製品デモ、短いGIF、代表者インタビューまで素材がそろうと、すべてを紹介資料に入れたくなります。動きがあれば静的なPDFより豊かに見え、説明も短くできそうだからです。
しかし、いくつものページが動き始めると、読者はどこを見ればよいか迷います。機能は目立っても、価格や導入条件を見落とすかもしれません。先に考えたいのは「どこに動画を足すか」ではなく、静止したままでは伝わりにくいのはどの場面かです。
何を動画で見せるべきか
動画が役立つのは、順序や変化そのものに意味がある場面です。ボタンを押した後に画面がどう変わるか、機器がどの順序で動くか、設定によって結果がどう変わるか。複数の画面にまたがる操作や、現場で製品が動く様子も動画で伝えやすい内容です。
一方、仕様、価格、対応範囲、比較表、日程は、必要なときにすぐ見直せることが大切です。こうした情報は文章や表で残します。動画は文書全体の代わりではなく、静止画だけでは伝わりにくい一場面を補うものです。
GIFと動画には別の役割を持たせる
GIFは、一つの動きを短く繰り返し見せるのに向いています。クリックするとメニューが開く様子や、設定を一つ変えたときの変化など、説明がなくても数秒で分かる場面です。
動画は、手順や背景まで見せたいときに使います。複数の画面を経て作業を終える流れ、実際の環境で製品が動く様子、担当者の説明が必要な場面などです。長いデモをそのまま置くのではなく、そのページの問いに答える部分だけを切り出します。読者が知りたいのは、いま検討している問いへの答えです。
重要な情報はプレーヤーの外に残す
音を出せない場所で文書を開く人もいます。モバイル回線が遅かったり、再生に失敗したりすることもあります。

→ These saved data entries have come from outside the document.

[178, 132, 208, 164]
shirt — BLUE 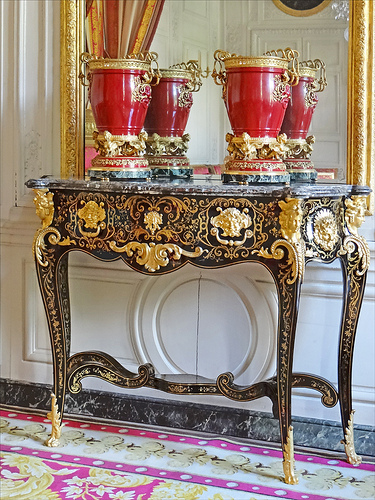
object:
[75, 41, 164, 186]
vase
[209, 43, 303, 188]
vase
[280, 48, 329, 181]
vase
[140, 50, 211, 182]
vase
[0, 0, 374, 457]
wall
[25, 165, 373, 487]
table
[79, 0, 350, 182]
mirror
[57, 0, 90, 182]
frame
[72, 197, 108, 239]
sculpture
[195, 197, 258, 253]
details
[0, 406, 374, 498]
rug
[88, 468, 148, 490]
designs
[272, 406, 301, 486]
leg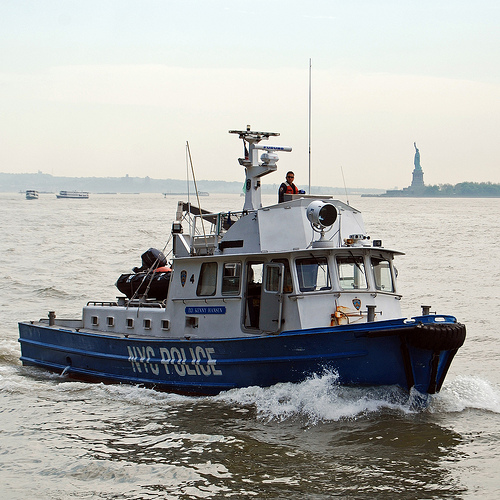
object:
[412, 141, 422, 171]
statue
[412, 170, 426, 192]
pedestal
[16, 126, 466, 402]
boat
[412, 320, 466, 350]
tire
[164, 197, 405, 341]
cabin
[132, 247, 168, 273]
motor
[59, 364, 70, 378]
water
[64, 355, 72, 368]
hole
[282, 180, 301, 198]
vest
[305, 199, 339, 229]
light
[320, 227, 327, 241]
pole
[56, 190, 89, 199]
boat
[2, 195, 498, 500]
sea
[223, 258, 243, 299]
window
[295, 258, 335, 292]
window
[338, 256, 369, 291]
window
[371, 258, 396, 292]
window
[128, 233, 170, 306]
rope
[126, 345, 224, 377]
sign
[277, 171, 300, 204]
officer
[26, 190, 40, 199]
ferry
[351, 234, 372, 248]
horn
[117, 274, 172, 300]
raft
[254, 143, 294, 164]
radar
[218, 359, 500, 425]
wave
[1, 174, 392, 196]
skyline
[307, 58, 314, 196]
aentenna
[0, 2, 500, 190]
sky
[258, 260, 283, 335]
door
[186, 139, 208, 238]
pole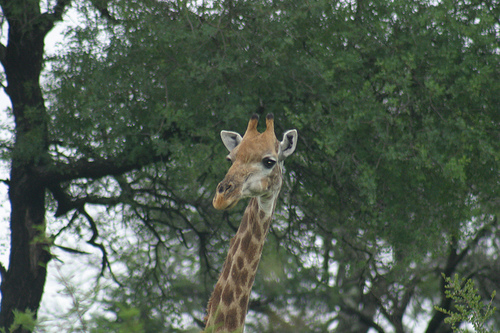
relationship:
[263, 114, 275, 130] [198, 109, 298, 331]
ear on a giraffe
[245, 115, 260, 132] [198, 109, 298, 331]
ear on a giraffe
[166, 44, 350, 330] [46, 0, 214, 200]
giraffe/trees standing in front of trees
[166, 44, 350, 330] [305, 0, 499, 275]
giraffe/trees standing in front of trees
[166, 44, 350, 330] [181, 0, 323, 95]
giraffe/trees standing in front of trees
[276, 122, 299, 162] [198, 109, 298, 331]
ear of giraffe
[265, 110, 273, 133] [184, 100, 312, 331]
horn of giraffe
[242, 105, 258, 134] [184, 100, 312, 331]
horn of giraffe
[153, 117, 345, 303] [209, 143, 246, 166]
giraffe has eyes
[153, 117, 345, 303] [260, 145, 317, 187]
giraffe has eyes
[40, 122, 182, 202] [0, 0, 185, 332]
branch on tree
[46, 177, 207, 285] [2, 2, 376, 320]
branch on tree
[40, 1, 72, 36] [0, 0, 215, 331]
branch on tree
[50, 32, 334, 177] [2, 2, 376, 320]
branch on tree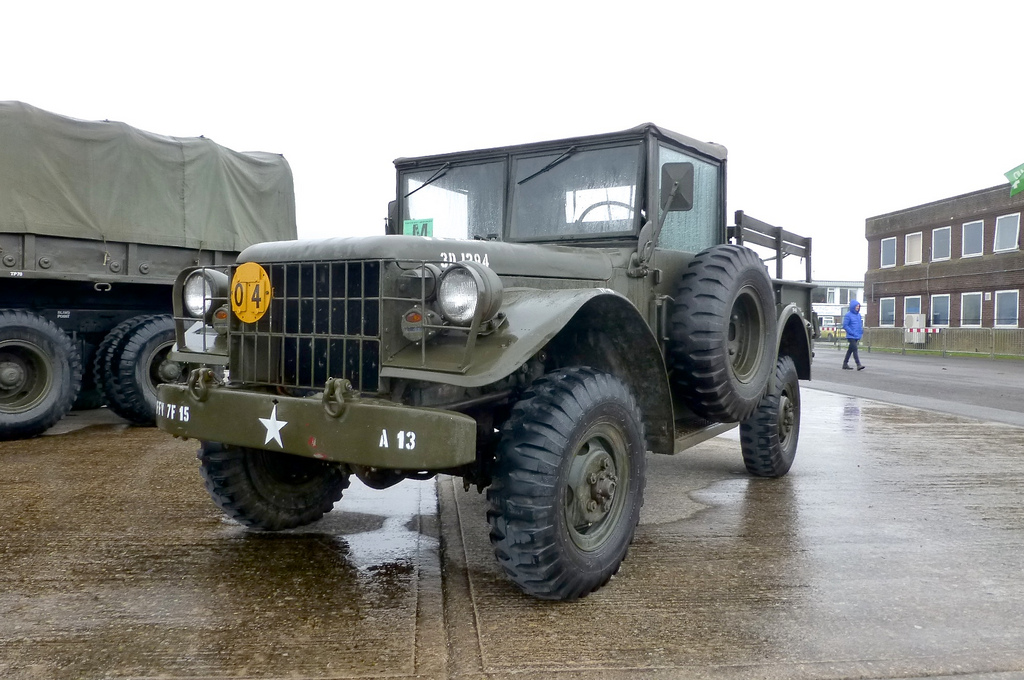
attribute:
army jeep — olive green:
[175, 115, 845, 621]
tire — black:
[661, 242, 768, 405]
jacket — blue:
[828, 314, 868, 341]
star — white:
[244, 392, 297, 453]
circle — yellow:
[214, 255, 277, 344]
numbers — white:
[394, 420, 427, 455]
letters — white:
[355, 409, 392, 453]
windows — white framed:
[873, 219, 1001, 263]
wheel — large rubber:
[169, 422, 353, 556]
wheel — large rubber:
[445, 342, 666, 610]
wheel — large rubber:
[662, 221, 783, 427]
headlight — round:
[163, 258, 243, 332]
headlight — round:
[420, 247, 500, 332]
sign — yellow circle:
[210, 243, 280, 343]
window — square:
[925, 225, 973, 280]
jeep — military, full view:
[121, 109, 834, 656]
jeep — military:
[119, 104, 824, 612]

後から条件を一つ確かめるために、動画全体を見直すのも手間です。
そこで、再生前から三つの情報を見えるようにします。動画が答える問い、注目するポイント、再生しなくても分かる結論です。字幕と短い説明、内容が伝わる代表画像も添えます。価格、対応範囲、出典はプレーヤーの外ですぐ確認できるようにします。
動かす要素は一度に一つ
動画やGIFが同時に動くと、互いに視線を奪います。とくに自動再生や連続ループは、周囲の文章や表を読みにくくします。
まず一文で要点を示します。次に、読者が「実際にはどう動くのだろう」と思う位置に動画を置き、その下に条件と次の行動をまとめます。この順番なら、動画は飾りではなく説明の一部になります。

形式ごとに役割を一つ決める
文書には、数値、条件、出典を後から確認できる形で残します。スライドは会議で話す順番を整えます。動画やGIFは、言葉や静止画では伝わりにくい変化を見せます。形式ごとの役割が決まっていれば、派生コンテンツも原文から離れにくくなります。
Feat AI Viewerでは、PDFの内容をモバイル向けの読み物、要約スライド、短い動画といった形式で見せる考え方が示されています。大切なのは、形式をいくつ作るかではなく、その場面でどの形式が読者の理解を助けるかです。変換後は、条件と出典が原文と合っているかを人が確認します。
公開前のチェックリスト
- 再生しなくてもページの要点が分かるか
- 音を消しても内容を追えるか
- モバイルで再生に失敗しても条件と結論が残るか
- 同時に動く要素が視線を奪い合っていないか
- 再生後に見る資料や次の行動が分かるか
大切なのは、すべてのページを動かすことではありません。読者がつまずく一場面だけに、必要な動きを置くことです。